* TEXT PASSAGE
----------

Project Financial Management

Project Financial Management and financial control is an area that many companies under-emphasize.  Especially those that are not familiar with project cost control management methods.  To do this well requires a fusion between the Company’s Accounting organization and the Project Manager or Practice Leader for the project(s) that need to be controlled.  I have seen many situations where companies have failed to effectively plan for solid control, and ended up spending far more or making far less on their project(s) than anticipated.   Often this is because the company did not consider (or failed to recognize) that the project(s) would require a different control method than what they were familiar with.

An established US Law Firm with diversified practice areas will serve as our example for this post.

The firm does most of its work on a T&M (time and materials) basis.  That is, the firm’s attorneys accrue hours and expenses doing work for its clients, and typically bills clients on a monthly basis for all hours and “costs” of the work expended during the prior period.  This continues on a month to month basis.    The firm’s Accounting Department is used to this type of billing arrangement.  They know to accumulate billable hours, confirm the hours with the responsible attorneys, calculate the “fee” billings, and to aggregate client cost items to bill for reimbursable costs.

----------

* PROVIDED DATA
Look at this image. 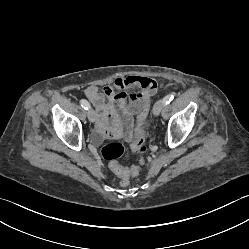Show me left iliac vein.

----------

* TASKS TO COMPLETE
[1] In the text on project financial management, what does the firm's Accounting Department know to do under its usual billing arrangement? List each duty.
[2] Carry the text on project financial management forward from its final sentence.
The listing comes from a different source than the text on project financial management.

* FINAL ANSWERS
[1]
- Accumulate billable hours
- Confirm the hours with the responsible attorneys
- Calculate the "fee" billings
- Aggregate client cost items to bill for reimbursable costs

[2]
In the 2012-2013 timeframe the firm was offered a significant contract to deliver services for several hundred discrete locations on a “Milestone” payment basis. That is, each location involved from one to six different service scope items with fixed payments for completion of each discrete scope item.  The  milestone amounts were established at a level where it was expected to be profitable on an overall basis, though not all individual locations would be profitable by themselves.  That is, the overall program was expected to be profitable, but profitability would exist at a program level, not at a discrete location level.  The firm took on this contract but did not significantly change how it would process and handle billings for this program.

In this situation the firm could (and should) have established a new process or series of processes to track and manage its internal time (and internal expense) against the fixed price milestone payment amounts.  The firm could (and should) have established a new way of working between the service delivery team and its Accounting department to assure on a month to month basis that all client expenses were truly being captured, validated and billed correctly and timely. Last, the firm could (and should) have evaluated the internal hours spent against each location’s milestone amounts to see how the financials were trending on a monthly basis.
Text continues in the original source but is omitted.